**Given records**:
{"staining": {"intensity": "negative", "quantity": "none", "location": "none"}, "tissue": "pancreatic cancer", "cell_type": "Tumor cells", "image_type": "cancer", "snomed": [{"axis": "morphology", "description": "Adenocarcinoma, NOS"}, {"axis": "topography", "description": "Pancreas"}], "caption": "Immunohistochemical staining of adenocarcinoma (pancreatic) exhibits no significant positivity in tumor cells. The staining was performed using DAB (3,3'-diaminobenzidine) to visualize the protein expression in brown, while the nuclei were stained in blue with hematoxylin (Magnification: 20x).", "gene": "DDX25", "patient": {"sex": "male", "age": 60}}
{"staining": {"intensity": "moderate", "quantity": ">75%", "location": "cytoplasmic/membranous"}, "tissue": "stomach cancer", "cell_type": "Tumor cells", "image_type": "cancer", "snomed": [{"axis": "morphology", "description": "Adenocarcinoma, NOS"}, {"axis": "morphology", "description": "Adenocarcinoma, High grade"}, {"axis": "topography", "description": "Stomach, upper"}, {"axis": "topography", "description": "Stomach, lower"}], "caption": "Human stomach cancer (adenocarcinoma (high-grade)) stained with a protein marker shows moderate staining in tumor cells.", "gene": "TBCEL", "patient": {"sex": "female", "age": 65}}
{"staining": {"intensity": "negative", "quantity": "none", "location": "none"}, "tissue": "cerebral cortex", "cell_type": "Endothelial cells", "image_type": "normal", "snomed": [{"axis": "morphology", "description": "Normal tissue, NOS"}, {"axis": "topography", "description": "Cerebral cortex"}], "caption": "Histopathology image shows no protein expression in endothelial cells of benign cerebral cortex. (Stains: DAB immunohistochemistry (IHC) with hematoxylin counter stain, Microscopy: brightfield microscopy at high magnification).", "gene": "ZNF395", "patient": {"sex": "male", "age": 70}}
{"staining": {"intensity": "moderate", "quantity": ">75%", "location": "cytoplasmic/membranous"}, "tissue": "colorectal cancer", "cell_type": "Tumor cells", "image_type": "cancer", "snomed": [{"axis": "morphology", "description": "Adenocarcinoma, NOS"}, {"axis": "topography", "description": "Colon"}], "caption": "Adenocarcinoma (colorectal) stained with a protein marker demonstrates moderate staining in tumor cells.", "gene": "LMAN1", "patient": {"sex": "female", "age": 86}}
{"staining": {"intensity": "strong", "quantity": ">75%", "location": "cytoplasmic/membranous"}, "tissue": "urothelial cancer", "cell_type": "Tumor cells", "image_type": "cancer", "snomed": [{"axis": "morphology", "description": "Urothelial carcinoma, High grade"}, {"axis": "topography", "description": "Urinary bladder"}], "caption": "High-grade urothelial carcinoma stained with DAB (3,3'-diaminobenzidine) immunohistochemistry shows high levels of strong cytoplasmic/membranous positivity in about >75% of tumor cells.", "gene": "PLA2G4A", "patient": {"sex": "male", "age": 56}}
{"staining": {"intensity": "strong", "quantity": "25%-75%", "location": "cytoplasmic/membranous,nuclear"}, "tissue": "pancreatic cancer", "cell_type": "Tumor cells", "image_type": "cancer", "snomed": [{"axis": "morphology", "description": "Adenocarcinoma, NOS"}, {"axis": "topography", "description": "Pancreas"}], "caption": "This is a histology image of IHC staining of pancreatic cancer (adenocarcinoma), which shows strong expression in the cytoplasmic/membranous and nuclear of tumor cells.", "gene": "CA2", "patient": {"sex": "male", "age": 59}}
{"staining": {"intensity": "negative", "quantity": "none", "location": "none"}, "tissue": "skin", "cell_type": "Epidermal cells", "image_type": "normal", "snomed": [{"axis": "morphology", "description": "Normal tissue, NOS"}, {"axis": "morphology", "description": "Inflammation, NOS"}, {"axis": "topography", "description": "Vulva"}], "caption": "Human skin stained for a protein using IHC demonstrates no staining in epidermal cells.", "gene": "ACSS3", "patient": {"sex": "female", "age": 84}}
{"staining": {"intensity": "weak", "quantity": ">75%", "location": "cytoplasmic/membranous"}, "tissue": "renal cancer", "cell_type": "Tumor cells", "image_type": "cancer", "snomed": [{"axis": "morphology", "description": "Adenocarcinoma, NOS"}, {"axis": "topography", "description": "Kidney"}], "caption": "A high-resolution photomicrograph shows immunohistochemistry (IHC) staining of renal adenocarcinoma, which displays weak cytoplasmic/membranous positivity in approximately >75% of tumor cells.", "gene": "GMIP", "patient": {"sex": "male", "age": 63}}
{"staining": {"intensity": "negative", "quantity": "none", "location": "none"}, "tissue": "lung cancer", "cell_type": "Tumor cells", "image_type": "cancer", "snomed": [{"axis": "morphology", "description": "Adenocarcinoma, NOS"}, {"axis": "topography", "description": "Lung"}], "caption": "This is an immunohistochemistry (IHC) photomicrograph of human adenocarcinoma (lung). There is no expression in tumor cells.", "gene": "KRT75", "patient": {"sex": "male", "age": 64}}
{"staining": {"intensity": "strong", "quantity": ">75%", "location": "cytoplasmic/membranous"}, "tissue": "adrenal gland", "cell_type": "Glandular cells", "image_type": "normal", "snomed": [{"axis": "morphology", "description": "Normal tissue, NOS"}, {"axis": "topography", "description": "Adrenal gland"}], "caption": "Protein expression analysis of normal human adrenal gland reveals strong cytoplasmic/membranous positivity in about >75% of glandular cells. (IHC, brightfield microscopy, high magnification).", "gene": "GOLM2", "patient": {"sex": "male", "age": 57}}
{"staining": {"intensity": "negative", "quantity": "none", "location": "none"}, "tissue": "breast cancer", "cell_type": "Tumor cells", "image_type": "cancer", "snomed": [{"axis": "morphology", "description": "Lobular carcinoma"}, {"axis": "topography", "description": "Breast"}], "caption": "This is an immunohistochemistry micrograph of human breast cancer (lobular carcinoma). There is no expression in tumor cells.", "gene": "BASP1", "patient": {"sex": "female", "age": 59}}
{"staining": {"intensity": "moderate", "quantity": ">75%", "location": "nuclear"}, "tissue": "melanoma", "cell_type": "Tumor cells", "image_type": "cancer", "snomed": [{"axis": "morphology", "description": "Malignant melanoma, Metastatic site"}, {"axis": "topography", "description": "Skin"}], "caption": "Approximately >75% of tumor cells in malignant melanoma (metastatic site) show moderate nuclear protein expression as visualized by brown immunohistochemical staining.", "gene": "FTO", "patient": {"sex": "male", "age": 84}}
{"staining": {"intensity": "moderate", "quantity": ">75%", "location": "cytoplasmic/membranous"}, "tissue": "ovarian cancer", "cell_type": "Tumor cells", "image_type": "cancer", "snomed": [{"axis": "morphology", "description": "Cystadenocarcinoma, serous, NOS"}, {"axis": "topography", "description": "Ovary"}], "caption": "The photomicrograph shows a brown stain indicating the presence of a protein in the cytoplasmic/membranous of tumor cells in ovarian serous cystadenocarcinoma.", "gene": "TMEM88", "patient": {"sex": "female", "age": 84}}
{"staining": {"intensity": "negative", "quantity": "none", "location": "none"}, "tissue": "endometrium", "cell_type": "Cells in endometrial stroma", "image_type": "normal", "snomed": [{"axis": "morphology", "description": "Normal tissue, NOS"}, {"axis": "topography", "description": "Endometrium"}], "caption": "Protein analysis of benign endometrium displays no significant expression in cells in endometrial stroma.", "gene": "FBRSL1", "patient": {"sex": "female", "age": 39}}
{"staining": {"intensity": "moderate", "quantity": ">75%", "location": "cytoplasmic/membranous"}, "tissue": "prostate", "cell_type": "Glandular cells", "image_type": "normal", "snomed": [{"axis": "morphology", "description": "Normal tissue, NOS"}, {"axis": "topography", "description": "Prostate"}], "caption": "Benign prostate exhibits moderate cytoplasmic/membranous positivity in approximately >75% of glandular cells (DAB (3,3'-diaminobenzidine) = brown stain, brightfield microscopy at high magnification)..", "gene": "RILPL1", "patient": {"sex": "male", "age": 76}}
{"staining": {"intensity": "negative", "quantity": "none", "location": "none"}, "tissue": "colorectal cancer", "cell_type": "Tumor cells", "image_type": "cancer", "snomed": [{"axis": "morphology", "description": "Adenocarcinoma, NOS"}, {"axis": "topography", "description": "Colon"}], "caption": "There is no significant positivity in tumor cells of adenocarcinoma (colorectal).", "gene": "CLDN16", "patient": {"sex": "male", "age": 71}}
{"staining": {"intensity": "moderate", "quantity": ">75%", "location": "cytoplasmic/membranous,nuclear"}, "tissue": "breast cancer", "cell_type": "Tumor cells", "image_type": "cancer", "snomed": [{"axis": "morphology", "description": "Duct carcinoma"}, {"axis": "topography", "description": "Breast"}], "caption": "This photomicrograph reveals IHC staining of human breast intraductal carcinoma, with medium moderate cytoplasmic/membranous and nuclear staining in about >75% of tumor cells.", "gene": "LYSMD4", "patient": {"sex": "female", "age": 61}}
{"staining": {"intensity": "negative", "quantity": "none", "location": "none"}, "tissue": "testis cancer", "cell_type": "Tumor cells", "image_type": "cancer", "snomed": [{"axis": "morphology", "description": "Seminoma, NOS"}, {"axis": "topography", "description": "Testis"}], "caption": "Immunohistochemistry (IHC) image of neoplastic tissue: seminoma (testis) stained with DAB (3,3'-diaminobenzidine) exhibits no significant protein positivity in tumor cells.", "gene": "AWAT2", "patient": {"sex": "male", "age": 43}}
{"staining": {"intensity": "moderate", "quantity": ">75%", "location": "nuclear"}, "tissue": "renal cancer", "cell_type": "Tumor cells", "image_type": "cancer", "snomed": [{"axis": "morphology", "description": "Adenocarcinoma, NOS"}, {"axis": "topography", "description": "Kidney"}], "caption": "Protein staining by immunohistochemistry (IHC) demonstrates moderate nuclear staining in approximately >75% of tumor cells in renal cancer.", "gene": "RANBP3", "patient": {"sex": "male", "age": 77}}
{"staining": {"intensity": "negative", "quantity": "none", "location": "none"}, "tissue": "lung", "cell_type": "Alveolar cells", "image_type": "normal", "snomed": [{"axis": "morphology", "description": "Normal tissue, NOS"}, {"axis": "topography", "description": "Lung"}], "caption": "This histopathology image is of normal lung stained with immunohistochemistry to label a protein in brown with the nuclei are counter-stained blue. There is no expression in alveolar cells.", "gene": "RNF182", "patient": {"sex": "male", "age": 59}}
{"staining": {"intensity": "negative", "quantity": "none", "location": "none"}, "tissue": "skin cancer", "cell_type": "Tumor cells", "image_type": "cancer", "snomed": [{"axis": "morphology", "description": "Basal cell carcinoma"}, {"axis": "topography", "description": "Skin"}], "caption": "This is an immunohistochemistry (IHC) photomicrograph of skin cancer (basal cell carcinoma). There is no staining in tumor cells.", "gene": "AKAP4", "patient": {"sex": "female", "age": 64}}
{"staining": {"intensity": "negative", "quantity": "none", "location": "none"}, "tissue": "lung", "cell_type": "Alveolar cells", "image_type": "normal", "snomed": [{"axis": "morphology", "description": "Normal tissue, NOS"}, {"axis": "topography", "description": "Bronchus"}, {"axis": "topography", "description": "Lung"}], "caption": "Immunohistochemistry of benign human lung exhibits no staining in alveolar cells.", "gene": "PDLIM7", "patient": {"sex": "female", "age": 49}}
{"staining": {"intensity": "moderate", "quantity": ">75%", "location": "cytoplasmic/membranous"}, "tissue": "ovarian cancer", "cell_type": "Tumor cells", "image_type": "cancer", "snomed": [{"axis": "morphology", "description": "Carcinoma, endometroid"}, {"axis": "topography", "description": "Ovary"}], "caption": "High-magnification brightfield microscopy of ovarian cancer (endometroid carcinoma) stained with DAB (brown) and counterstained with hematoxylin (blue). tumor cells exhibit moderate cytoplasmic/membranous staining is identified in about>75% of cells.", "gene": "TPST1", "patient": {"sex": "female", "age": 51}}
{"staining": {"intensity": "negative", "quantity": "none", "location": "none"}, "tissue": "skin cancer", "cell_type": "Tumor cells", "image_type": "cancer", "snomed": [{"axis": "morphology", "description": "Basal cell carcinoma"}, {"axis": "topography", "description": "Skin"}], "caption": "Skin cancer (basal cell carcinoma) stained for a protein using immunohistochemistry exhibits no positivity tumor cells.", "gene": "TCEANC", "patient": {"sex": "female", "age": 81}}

**What you will do**: Copy out the lines above exactly, beginning at the one that contains "photomicrograph reveals IHC" and ending at the one that contains "staining by immunohistochemistry".

**Result of this exercise**:
{"staining": {"intensity": "moderate", "quantity": ">75%", "location": "cytoplasmic/membranous,nuclear"}, "tissue": "breast cancer", "cell_type": "Tumor cells", "image_type": "cancer", "snomed": [{"axis": "morphology", "description": "Duct carcinoma"}, {"axis": "topography", "description": "Breast"}], "caption": "This photomicrograph reveals IHC staining of human breast intraductal carcinoma, with medium moderate cytoplasmic/membranous and nuclear staining in about >75% of tumor cells.", "gene": "LYSMD4", "patient": {"sex": "female", "age": 61}}
{"staining": {"intensity": "negative", "quantity": "none", "location": "none"}, "tissue": "testis cancer", "cell_type": "Tumor cells", "image_type": "cancer", "snomed": [{"axis": "morphology", "description": "Seminoma, NOS"}, {"axis": "topography", "description": "Testis"}], "caption": "Immunohistochemistry (IHC) image of neoplastic tissue: seminoma (testis) stained with DAB (3,3'-diaminobenzidine) exhibits no significant protein positivity in tumor cells.", "gene": "AWAT2", "patient": {"sex": "male", "age": 43}}
{"staining": {"intensity": "moderate", "quantity": ">75%", "location": "nuclear"}, "tissue": "renal cancer", "cell_type": "Tumor cells", "image_type": "cancer", "snomed": [{"axis": "morphology", "description": "Adenocarcinoma, NOS"}, {"axis": "topography", "description": "Kidney"}], "caption": "Protein staining by immunohistochemistry (IHC) demonstrates moderate nuclear staining in approximately >75% of tumor cells in renal cancer.", "gene": "RANBP3", "patient": {"sex": "male", "age": 77}}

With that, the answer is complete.